6) The Duties of the Officers.
a) The duties of the Chairperson shall be to:

• Chair meetings of the Committee and the Group

• represent the Group at functions/meetings that the Group has been invited to and

• act as the spokesperson of the Group when necessary.

b) The duties of the Secretary shall be to:

• check membership eligibility if required. Keep a list of supporters.

• prepare in consultation with the Chairperson the agenda for meetings of the Committee and the Group

• take and keep minutes of all meetings and

• collect and circulate any relevant information within the Group.

c) The duties of the Treasurer shall be to:

• supervise the financial affairs of the Group and

• keep proper accounts that show all monies received and paid out by the Group.

7) Finance.
a) All monies received by or on behalf of the Group shall be applied to further the aim of the Group and for no other purpose.
b) Any bank accounts opened for the Group shall be in the name of the Group.
c) Any cheques issued shall be signed by the Treasurer and one other nominated member of the Management Committee.
d) The Group shall ensure that its accounts are audited or independently examined every year.
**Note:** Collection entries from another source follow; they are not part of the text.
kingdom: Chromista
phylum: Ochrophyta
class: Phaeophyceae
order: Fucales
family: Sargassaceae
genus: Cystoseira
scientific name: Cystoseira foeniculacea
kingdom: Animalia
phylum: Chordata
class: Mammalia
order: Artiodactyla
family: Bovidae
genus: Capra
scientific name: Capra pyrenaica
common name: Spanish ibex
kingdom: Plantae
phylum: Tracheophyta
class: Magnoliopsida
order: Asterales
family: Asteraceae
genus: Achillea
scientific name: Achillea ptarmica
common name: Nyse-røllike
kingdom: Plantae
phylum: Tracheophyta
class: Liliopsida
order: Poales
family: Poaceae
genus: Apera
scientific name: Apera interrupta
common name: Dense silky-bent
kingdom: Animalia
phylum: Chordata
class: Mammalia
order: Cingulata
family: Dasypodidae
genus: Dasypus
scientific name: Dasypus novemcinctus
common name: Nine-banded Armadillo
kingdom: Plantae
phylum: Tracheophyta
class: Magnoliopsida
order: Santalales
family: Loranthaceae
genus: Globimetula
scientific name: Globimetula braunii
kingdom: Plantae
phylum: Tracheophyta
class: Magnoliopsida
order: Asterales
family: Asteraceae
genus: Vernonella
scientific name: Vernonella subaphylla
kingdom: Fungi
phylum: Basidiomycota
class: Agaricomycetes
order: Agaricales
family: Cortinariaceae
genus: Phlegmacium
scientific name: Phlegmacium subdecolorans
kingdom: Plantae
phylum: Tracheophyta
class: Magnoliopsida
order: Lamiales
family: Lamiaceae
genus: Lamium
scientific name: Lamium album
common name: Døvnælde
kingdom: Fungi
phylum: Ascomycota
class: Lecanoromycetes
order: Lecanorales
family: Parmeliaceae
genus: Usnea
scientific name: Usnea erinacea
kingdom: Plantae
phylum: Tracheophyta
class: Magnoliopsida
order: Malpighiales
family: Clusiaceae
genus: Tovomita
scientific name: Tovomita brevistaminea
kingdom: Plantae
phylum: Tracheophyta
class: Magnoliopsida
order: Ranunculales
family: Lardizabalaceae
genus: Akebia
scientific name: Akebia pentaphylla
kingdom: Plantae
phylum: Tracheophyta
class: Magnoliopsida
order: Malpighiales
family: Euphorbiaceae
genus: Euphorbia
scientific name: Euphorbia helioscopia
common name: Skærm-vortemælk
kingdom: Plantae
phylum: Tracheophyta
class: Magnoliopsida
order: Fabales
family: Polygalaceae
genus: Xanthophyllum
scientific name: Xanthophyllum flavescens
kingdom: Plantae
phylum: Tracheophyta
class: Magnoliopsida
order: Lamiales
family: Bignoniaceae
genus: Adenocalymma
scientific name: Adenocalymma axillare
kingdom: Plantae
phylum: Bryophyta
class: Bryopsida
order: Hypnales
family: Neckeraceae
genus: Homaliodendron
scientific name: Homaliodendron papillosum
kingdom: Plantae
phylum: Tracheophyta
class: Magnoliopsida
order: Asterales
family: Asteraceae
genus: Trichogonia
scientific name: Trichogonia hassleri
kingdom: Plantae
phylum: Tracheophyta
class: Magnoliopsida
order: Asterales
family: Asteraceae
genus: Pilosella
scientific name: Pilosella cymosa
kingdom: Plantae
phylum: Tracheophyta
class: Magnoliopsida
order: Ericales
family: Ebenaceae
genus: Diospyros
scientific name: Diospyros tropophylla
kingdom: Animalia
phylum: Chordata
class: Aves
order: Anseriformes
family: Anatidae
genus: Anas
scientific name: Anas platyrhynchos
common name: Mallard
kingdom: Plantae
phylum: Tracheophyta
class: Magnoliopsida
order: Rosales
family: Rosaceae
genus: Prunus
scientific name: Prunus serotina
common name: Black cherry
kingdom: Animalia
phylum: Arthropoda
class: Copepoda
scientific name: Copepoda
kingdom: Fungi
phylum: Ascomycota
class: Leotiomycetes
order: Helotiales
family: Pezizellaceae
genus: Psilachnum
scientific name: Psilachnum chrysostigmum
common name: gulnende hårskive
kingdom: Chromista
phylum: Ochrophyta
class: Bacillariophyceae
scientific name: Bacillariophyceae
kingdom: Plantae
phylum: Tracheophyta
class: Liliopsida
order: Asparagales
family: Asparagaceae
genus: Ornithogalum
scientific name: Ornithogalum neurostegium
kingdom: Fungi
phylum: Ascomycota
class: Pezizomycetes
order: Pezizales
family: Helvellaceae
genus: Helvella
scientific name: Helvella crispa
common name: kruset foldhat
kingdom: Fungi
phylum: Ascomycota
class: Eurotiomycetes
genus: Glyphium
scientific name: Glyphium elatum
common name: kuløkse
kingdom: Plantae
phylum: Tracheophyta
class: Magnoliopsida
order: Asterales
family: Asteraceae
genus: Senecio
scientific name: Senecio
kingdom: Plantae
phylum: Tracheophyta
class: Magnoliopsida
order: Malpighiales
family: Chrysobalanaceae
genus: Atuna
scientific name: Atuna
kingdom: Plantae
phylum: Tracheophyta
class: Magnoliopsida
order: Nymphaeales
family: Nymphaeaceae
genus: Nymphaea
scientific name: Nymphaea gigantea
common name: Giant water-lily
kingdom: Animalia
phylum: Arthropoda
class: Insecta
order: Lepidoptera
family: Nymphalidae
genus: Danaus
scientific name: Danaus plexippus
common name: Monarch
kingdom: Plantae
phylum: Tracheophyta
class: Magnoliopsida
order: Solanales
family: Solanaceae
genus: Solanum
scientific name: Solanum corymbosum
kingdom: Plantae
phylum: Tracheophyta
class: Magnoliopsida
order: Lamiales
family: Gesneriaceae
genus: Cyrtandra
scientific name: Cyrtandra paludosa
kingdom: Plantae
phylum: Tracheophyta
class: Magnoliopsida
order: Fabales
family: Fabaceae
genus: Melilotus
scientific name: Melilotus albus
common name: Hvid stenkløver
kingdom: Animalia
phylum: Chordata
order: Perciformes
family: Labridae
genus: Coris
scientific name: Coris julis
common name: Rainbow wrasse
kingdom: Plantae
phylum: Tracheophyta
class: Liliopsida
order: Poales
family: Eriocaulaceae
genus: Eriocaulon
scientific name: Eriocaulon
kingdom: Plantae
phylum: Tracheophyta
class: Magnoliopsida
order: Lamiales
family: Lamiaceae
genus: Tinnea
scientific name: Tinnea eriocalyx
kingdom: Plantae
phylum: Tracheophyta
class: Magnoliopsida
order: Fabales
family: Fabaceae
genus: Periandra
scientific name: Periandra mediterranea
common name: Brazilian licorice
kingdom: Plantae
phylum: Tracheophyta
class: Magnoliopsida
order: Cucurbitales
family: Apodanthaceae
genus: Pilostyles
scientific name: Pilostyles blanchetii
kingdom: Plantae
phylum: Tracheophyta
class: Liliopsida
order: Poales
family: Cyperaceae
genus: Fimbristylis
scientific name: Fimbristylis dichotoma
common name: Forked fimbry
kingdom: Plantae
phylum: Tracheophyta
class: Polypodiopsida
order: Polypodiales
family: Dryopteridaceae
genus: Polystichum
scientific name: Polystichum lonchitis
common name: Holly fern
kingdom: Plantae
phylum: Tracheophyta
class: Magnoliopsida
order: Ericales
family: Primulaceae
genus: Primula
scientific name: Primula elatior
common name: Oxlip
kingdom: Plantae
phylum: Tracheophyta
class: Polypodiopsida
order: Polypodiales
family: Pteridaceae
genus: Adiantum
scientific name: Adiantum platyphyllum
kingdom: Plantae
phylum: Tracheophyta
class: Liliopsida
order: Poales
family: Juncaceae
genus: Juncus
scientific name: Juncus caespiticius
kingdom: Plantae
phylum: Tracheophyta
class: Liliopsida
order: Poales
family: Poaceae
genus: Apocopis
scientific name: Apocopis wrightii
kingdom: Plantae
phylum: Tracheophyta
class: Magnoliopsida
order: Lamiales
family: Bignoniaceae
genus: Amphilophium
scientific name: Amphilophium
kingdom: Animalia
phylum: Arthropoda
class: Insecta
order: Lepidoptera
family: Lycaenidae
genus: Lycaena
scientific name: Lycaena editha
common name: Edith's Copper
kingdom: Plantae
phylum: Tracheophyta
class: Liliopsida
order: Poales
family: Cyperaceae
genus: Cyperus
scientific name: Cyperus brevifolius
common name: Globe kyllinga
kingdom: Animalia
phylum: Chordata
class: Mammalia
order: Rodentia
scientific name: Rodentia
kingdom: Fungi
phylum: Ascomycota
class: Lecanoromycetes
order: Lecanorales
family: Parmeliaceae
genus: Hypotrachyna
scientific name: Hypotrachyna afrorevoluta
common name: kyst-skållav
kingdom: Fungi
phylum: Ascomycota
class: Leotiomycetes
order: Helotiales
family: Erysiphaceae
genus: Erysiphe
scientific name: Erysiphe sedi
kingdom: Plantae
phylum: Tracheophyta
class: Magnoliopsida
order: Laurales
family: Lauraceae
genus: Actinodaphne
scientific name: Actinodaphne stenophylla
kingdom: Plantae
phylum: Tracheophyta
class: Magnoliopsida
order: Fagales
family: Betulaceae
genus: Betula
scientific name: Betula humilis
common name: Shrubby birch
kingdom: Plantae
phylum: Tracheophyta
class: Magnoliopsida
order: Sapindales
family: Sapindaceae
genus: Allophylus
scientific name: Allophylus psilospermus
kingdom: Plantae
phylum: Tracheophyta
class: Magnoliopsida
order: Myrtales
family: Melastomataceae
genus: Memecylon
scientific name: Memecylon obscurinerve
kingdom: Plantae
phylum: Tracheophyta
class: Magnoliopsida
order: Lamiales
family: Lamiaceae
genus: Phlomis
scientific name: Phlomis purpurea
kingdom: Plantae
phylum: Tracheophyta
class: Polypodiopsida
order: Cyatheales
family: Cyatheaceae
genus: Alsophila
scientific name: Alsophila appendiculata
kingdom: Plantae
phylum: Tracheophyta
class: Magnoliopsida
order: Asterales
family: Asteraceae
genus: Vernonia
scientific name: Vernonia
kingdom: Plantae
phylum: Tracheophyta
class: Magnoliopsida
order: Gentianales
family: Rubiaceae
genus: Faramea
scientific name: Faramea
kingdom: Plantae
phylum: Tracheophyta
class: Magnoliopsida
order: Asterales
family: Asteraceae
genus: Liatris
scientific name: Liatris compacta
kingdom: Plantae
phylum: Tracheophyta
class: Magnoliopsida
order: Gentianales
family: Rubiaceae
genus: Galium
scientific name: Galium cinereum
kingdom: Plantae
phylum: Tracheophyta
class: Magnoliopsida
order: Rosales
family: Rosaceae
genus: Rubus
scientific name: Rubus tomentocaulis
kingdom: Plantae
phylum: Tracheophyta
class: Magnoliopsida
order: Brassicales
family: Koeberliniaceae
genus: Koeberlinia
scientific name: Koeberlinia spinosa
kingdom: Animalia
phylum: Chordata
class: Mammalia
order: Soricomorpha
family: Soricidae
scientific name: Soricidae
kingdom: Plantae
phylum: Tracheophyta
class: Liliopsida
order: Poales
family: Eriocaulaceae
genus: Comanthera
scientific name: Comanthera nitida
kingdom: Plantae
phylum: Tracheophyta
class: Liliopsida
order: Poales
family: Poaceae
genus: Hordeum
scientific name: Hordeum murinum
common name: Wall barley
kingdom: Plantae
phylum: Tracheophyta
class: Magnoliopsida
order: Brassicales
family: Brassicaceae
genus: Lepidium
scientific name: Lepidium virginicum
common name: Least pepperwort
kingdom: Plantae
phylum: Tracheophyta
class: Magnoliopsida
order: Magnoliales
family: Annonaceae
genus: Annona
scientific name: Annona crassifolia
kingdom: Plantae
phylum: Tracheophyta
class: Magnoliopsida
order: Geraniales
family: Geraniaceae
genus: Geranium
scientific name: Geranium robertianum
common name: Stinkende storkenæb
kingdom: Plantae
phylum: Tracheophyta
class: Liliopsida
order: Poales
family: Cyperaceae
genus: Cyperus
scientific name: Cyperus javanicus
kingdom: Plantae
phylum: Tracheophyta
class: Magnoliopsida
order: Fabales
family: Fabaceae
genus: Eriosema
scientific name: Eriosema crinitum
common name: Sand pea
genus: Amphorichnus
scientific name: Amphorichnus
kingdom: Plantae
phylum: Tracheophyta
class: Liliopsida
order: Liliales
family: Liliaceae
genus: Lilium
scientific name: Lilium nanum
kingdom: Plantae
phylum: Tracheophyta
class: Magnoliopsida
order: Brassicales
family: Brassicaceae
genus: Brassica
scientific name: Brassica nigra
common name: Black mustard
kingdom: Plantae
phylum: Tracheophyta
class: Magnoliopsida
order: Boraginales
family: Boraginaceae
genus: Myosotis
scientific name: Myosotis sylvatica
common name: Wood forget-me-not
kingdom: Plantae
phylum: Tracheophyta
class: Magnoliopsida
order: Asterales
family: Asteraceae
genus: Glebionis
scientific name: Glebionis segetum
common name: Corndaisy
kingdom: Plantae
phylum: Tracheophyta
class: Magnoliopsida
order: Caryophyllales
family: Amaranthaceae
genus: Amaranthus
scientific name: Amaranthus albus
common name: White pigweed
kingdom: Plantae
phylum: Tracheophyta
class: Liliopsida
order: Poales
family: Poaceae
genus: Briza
8). Annual General Meeting.
a) The Group shall hold an Annual General Meeting (A.G.M.) in the month of June
b) All members shall be given at least fourteen days notice of the A.G.M. and shall be entitled to attend and vote.
c) The business of the A.G.M. shall include:

• receiving a report from the Chairperson on the Group`s activities over the year
• receiving a report from the Treasurer on the finances of the Group
• electing a new Management Committee and
• considering any other matter as may be decided.

d) At least 6 members must be present for the Annual General Meeting and any other General Meeting to take place.

9) General Meetings.
a) There shall be 2 General Meetings (excluding the A.G.M) each year.
b) All members shall be entitled to attend and vote.

10) Special General Meeting.
A Special General Meeting may be called by the Management Committee or 10 members to discuss an urgent matter. The Secretary shall give all members fourteen days notice of any Special General Meeting together with notice of the business to be discussed.

11) Alterations to the Constitution.
Any changes to this Constitution must be agreed by at least two-thirds of those members present and voting at any General Meeting.

12) Dissolution.
The Group may be wound up at any time if agreed by two-thirds of those members present and voting at any General Meeting. In the event of the organisation winding up, any assets remaining after payment of debts shall be given to another charitable or not-for-profit group with similar aims.

13) Adoption of the Constitution.
Until the first A.G.M. takes place the persons whose names, addresses and signatures appear at the bottom of this document shall act as the Management Committee referred to in this constitution.